Source: Kenneth French Data Library, Federal Reserve of St. Louis.  Calculations by Newfound Research.  Returns are backtested and hypothetical.  Return data relies on hypothetical indices and is exclusive of all fees and expenses. Returns assume the reinvestment of all distributions.  The Equity Momentum Long/Short strategy does not reflect any strategy offered or managed by Newfound Research and was constructed exclusively for the purposes of this commentary.  It is not possible to invest in an index.  Past performance does not guarantee future results.

Combining Signals

Despite trading the same underlying instrument, variation in strategy construction means that we can likely benefit from process diversification in constructing a combined strategy.  Figure 8 quantifies the available diversification by measuring full-period correlations among the strategies from joint inception (1972).  We can also see that the strategies exhibit low correlation to the Long Only implementation, suggesting that they may introduce diversification benefits to a strategic duration allocation as well.

Figure 8

LONG ONLYCARRY L/SMOM L/SEQ MOM L/S
LONG ONLY1.000.420.33-0.09
CARRY L/S0.421.000.40-0.09
MOM L/S0.330.401.00-0.13
EQ MOM L/S-0.10-0.10-0.191.00

We explore two different implementations of a diversified strategy.  In the first, we simply combine the three strategies in equal-weight, rebalancing on a monthly basis.   This implementation can be interpreted as three sleeves of a larger portfolio construction.  In the second implementation, we combine underlying long/short signals.  When the net signal is positive, the strategy goes 100% long duration and when the signal is negative, it goes 100% short. This can be thought of as an integrated approach that takes a majority-rules voting approach.  Results for these strategies are plotted in Figure 9. We note the substantial increase in the backtested Sharpe Ratio of these diversified approaches in comparison to their underlying components outlined in prior sections.

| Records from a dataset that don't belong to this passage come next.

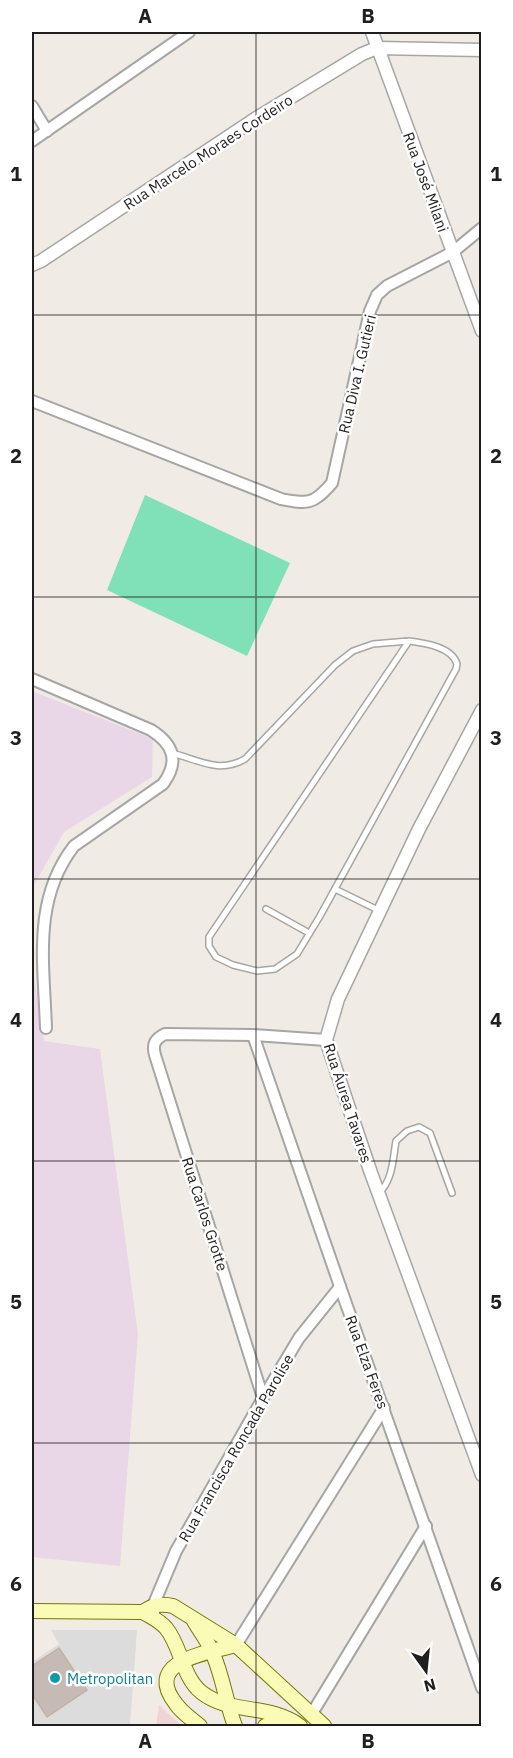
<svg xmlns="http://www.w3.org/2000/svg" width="513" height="1758" font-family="'IBM Plex Sans',sans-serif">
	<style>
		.residential { fill: #dddcdc }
		.commercial { fill: #f1d4d5 }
		.industrial { fill: #e9d7e7 }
		.pitch { fill: #81e1b6 }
		.building { fill: #c5bbb4; stroke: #c2b1a7; stroke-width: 1.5 }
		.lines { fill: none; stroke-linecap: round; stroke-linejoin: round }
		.service-casing { stroke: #a6a6a6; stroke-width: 8 }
		.minor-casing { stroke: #a6a6a6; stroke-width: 14 }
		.tertiary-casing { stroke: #a6a6a6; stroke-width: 15 }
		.secondary-casing { stroke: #757a02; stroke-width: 16 }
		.service { stroke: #fff; stroke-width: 5 }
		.minor { stroke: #fff; stroke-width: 10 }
		.tertiary { stroke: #fff; stroke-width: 12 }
		.secondary { stroke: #fbfbb8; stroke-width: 14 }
		.grid { fill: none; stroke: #1f1f1f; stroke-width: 1.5; stroke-opacity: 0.55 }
		.culture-dot { fill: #0f9aa8; stroke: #fff; stroke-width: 2 }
		.labels { text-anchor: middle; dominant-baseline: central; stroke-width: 5; stroke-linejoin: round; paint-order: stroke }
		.street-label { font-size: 15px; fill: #1f1f1f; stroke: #fff }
		.culture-label { font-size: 15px; fill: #0d838f; stroke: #fff; text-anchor: start }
		.neatline { fill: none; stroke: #1f1f1f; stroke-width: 2 }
		.grid-label { font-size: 20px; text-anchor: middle; font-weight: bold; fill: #1f1f1f }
	</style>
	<rect width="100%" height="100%" fill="#f0ece5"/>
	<polygon class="residential" points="51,1630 137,1630 130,1726 32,1726 32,1705 34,1703 32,1699 32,1662 59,1644"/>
	<polygon class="commercial" points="159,1705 182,1726 156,1726"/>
	<polygon class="industrial" points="32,691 153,739 152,777 64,832 33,887 34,977 44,1041 100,1049 138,1334 120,1566 32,1557"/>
	<polygon class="pitch" points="145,495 290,563 247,656 107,590"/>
	<polygon class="building" points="59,1648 87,1690 47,1717 32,1694 32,1666"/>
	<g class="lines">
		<g class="service-casing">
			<g id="service">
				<path d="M172,753C199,760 219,774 245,759L335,665L353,651L373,644L409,641L209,937V946L216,957L233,965L257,971L275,969L297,954L320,916L456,669L457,664C452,647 425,643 409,641"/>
				<polyline points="335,889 380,911"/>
				<polyline points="266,909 309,933"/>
				<path d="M379,1193C393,1180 393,1158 396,1141L407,1131L419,1127L430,1133L452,1193"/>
			</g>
		</g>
		<g class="minor-casing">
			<g id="minor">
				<polyline points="32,106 47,131"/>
				<polyline points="32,141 189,32"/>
				<path d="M32,401L281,499C308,504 313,505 332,483L370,311L377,295L387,286L453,252L482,228"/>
				<path d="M32,679L151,730C173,744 180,761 163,784L74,846C32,900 44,964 46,1028"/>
				<polyline points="253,1035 343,1295 482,1688"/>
				<path d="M263,1398L155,1055C152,1044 155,1039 165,1034L253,1035L326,1040"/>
				<polyline points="154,1612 153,1606 176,1551 263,1398 299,1338 340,1287"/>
				<polyline points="236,1645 384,1408"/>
				<polyline points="311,1715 426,1526"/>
			</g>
		</g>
		<g class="tertiary-casing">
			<g id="tertiary">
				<polyline points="372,32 482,331"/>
				<polyline points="32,265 41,261 255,119 362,54 377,48 482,50"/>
				<polyline points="482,710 419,829 338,999 326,1040 371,1173 482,1475"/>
			</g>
		</g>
		<g class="secondary-casing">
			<g id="secondary">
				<path d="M32,1611L143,1612C151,1617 159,1620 166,1628C181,1646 182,1676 201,1692C230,1715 269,1703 300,1726"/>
				<path d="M143,1612C153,1605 160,1603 173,1606L236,1645L324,1726"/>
				<path d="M194,1621C200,1632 209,1642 213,1654C223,1677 226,1703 235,1726"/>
				<path d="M200,1726C192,1719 182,1713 176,1704C142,1661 207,1653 236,1645"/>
				<polyline points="265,1726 276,1721 288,1720"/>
			</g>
		</g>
		<use href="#service" class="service"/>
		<use href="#minor" class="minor"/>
		<use href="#tertiary" class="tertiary"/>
		<use href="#secondary" class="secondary"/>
	</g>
	<path class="grid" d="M256,32V1726M32,315H482M32,597H482M32,879H482M32,1161H482M32,1443H482"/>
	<circle class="culture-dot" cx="55" cy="1678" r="6"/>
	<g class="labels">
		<g class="street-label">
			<text transform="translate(208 152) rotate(-33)">Rua Marcelo Moraes Cordeiro</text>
			<text transform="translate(426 182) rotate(70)">Rua José Milani</text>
			<text transform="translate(357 374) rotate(-77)">Rua Diva I. Gutieri</text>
			<text transform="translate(348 1103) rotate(72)">Rua Áurea Tavares</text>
			<text transform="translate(205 1214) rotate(72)">Rua Carlos Grotte</text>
			<text transform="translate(367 1362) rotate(70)">Rua Elza Feres</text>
			<text transform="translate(236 1448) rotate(-60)">Rua Francisca Roncada Parolise</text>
		</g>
		<g class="culture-label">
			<text x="67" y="1678">Metropolitan</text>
		</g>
	</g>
	<rect width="513" height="1758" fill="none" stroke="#ffffff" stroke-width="66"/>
	<g transform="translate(426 1671) rotate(165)" stroke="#ffffff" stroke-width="4.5" paint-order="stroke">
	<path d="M0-4.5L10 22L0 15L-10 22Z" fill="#1f1f1f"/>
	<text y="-9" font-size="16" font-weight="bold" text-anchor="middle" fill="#1f1f1f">N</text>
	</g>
	<rect x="33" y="33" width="447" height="1692" class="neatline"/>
	<g class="grid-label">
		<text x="145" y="23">A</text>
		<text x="368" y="23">B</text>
		<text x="16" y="181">1</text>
		<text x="496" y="181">1</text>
		<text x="16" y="463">2</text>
		<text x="496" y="463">2</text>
		<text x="16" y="745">3</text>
		<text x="496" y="745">3</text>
		<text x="16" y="1027">4</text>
		<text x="496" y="1027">4</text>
		<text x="16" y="1309">5</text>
		<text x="496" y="1309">5</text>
		<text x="16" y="1591">6</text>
		<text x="496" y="1591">6</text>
		<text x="145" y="1748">A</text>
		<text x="368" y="1748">B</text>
	</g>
</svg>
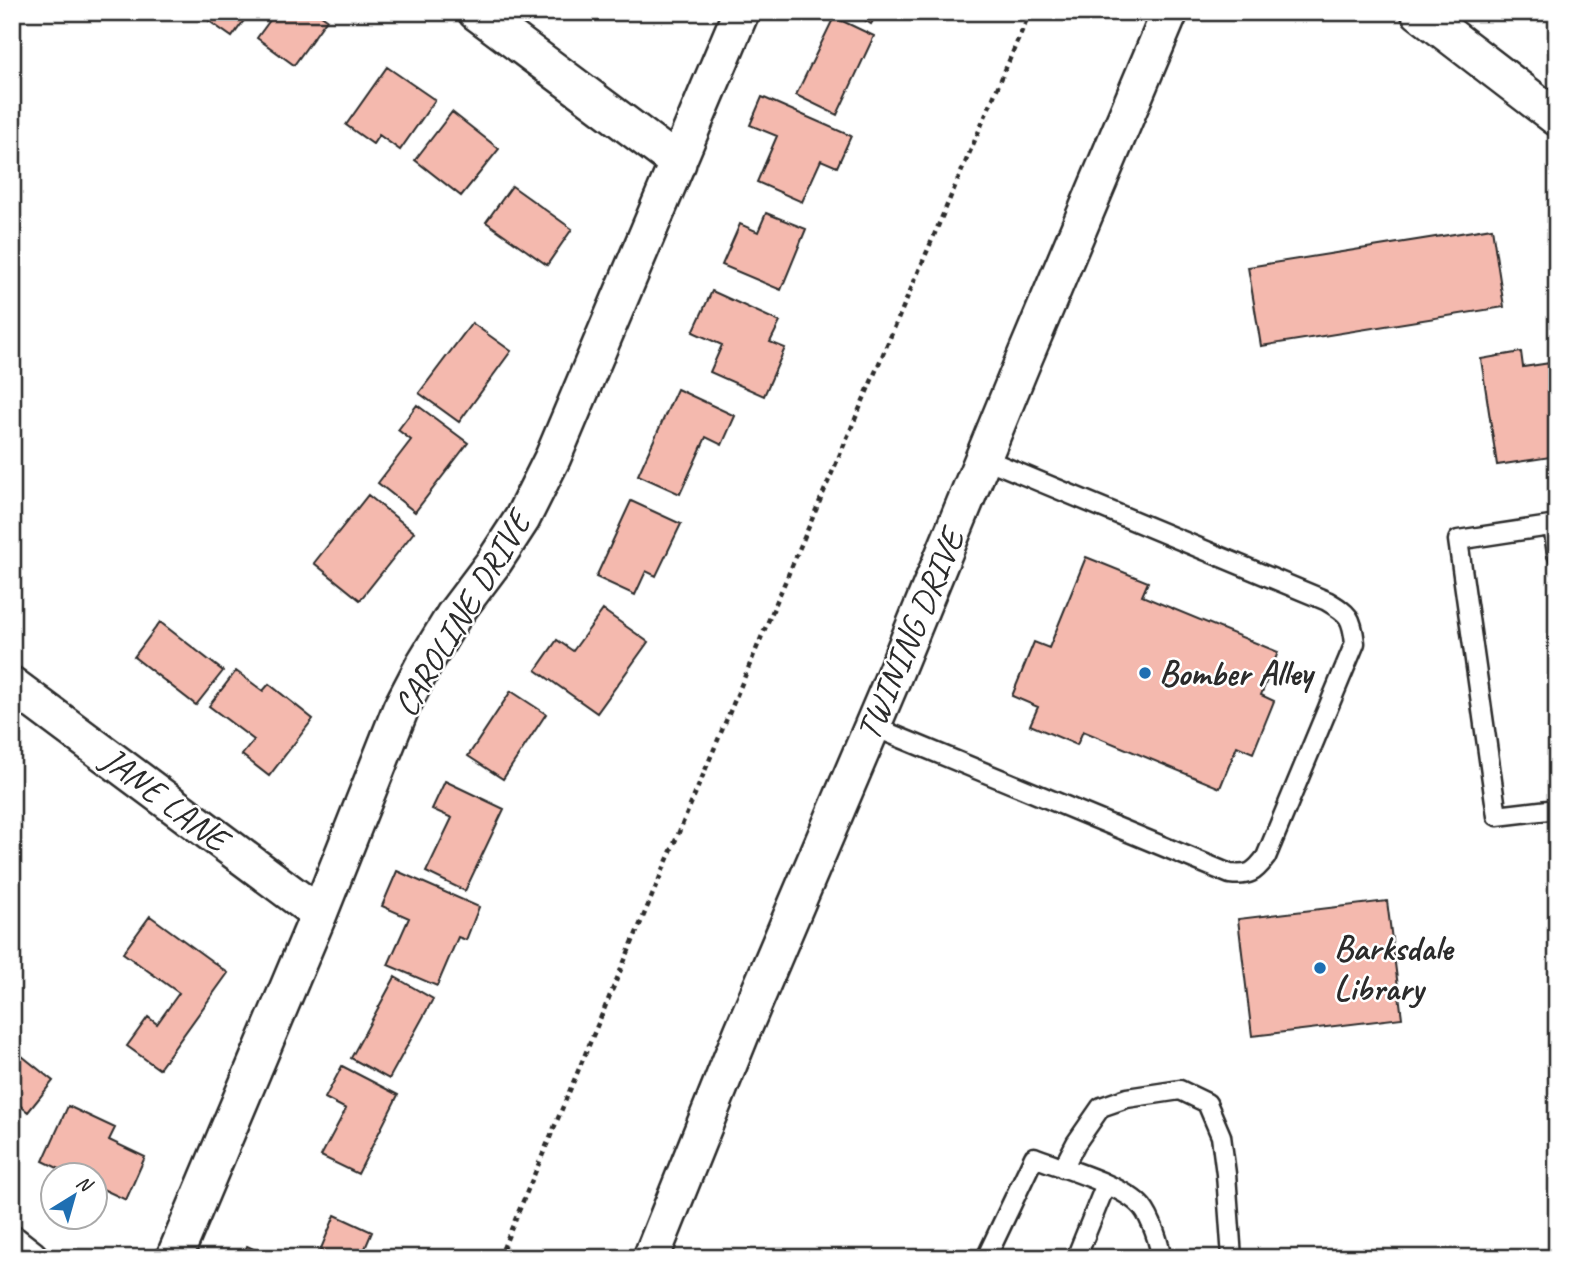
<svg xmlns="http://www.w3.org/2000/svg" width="1569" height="1270" font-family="Caveat,sans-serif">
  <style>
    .building { fill: #f4b9ae; stroke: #2b2b2b; stroke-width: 2 }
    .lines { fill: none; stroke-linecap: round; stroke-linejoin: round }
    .service-casing { stroke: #2b2b2b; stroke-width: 23 }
    .minor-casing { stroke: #2b2b2b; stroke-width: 40 }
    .path { stroke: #2b2b2b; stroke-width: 4.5; stroke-dasharray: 5 5; stroke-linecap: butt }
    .service { stroke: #fff; stroke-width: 18 }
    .minor { stroke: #fff; stroke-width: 35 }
    .poi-dot { fill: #1f6fb2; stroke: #fff; stroke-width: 2.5 }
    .labels { text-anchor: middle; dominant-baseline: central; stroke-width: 5; stroke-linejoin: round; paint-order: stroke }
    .street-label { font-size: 35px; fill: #2b2b2b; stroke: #fff }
    .poi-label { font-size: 35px; font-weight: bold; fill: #2b2b2b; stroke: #fff; text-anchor: start }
  </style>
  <rect width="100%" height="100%" fill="#fff"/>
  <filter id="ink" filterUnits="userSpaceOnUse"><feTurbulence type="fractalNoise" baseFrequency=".0143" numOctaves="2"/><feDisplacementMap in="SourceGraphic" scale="14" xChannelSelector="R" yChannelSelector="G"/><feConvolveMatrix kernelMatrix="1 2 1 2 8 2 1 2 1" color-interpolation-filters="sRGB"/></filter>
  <g filter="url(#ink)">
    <path class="building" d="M215,12H250L232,37L209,21Z
      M276,12H317L327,19L294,65L257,38Z
      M852,12H878L871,24Z
      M834,17L874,36L837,115L796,95Z
      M387,67L435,100L400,150L379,135L373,144L346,125Z
      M762,97L851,136L837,167L821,160L802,202L757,182L777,136L750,125Z
      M452,112L499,149L461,196L415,160Z
      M512,186L572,229L547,265L486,222Z
      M766,213L806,229L781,290L722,265L740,224L758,232Z
      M1492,228L1504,307L1261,346L1248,267Z
      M712,291L780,322L770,342L785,348L764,396L710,372L722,345L693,332Z
      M472,323L511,351L459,422L419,393Z
      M1521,352L1523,367L1557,362V456L1497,465L1481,359Z
      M677,389L735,416L722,445L706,437L680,494L638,475Z
      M417,405L468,443L415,512L378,483L411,440L398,430Z
      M368,495L414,532L360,600L314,563Z
      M631,501L681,524L656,576L646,571L635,595L596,577Z
      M1086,557L1148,582L1142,596L1278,652L1261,695L1274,701L1253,753L1237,746L1220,788L1083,731L1077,745L1030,725L1038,707L1012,696L1034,642L1049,648Z
      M603,610L648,642L597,713L536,670L557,640L573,651Z
      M160,622L223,671L196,705L134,657Z
      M236,671L263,691L269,684L313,719L269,776L242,755L254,740L209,706Z
      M511,691L546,714L503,779L468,756Z
      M445,781L504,809L465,891L426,872L452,818L432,809Z
      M397,871L479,907L466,940L458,937L437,986L388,965L409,918L382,906Z
      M1387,901L1402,1018L1252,1036L1238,919Z
      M150,916L228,973L159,1069L127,1046L148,1017L157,1024L179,993L123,953Z
      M395,977L433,999L389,1079L351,1058Z
      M12,1048L53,1081L28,1112L12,1099Z
      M342,1066L398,1095L358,1174L321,1156L346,1109L325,1098Z
      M68,1106L115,1128L109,1140L145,1157L126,1200L94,1185V1176H74L43,1161Z
      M335,1215L372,1232L361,1258H317Z
      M247,1246L273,1258H242Z"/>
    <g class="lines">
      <defs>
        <path id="service" d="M1553,525L1557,554
          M1557,525L1458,540L1497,816L1557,809
          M872,726L1230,874C1249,876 1254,873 1266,857L1355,643C1352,617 1349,614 1327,601L983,458
          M1063,1168L1076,1143L1101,1107L1127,1098L1180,1090L1207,1103L1221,1136L1226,1174L1232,1258
          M986,1258L1034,1157C1062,1168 1124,1185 1142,1207C1151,1218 1160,1244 1161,1258
          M1076,1258L1106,1184"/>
        <path id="minor" d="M476,12L678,163
          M1419,12L1557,118
          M12,685L319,914
          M12,1244L30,1258
          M174,1258L319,914L401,708L424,664L454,615L494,562L522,519L553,457L741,12
          M651,1258L742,1032L892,680L1021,366L1170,12"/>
      </defs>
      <use href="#service" class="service-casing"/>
      <use href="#minor" class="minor-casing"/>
      <path class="path" d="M499,1258L761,638L1030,12"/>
      <use href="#service" class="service"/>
      <use href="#minor" class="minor"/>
    </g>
  </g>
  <g class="poi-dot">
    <circle cx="1145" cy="673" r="7"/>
    <circle cx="1320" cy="968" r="7"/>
  </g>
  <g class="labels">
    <g class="street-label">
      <text transform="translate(462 614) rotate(-59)">CAROLINE DRIVE</text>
      <text transform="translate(910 635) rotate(-67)">TWINING DRIVE</text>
      <text transform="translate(165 799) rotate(37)">JANE LANE</text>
    </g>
    <g class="poi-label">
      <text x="1159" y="673">Bomber Alley</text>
      <text x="1334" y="948">Barksdale<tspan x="1334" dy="40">Library</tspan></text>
    </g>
  </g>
  <rect width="1569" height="1270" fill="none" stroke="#fff" stroke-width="42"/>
  <rect x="21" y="21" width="1527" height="1228" fill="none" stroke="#2b2b2b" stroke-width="2.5" filter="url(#ink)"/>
  <g transform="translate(74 1196) rotate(37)"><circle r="33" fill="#ffffff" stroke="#aaaaaa" stroke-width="2"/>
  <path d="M0-5L12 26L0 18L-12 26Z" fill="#1f6fb2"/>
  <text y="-10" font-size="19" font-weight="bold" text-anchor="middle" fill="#2b2b2b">N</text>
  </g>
</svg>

It is important to note that despite strong total and risk-adjusted returns, the strategies spend only approximately 54% of their time net-long duration, with 19% of their time spent flat and 27% of their time spent short.  While slightly biased long, this breakdown provides evidence that strategies are not simply the beneficiaries of a bull market in duration over the prior several decades.

Figure 9

Data from 1972-2018

Annualized ReturnAnnualized VolatilitySharpe Ratio
Long Only2.1%7.6%0.27
Combined L/S2.5%4.3%0.58
Integrated L/S3.5%7.1%0.49

Source: Kenneth French Data Library, Federal Reserve of St. Louis.  Calculations by Newfound Research.  Returns are backtested and hypothetical.  Return data relies on hypothetical indices and is exclusive of all fees and expenses. Returns assume the reinvestment of all distributions.  Neither the Combined Long/Short or Integrated Long/Short strategies reflect any strategy offered or managed by Newfound Research and were constructed exclusively for the purposes of this commentary.  It is not possible to invest in an index.  Past performance does not guarantee future results.

Conclusion

In this research brief, we continued our exploration of duration timing strategies. We aimed to implement several signals that were simple by construction.  Specifically, we evaluated the impact of term spread, prior excess bond returns, and prior equity returns on next month’s excess bond returns.  Despite their simplicity, we find that all three signals can potentially offer investors insight for tactical timing decisions.

While we believe that significant craftsmanship improvements can be made in all three strategies, low hanging improvement may simply come from combining the approaches.  We find a meaningful improvement in Sharpe Ratio by naively combining these strategies in both a sleeve-based and integrated signal fashion.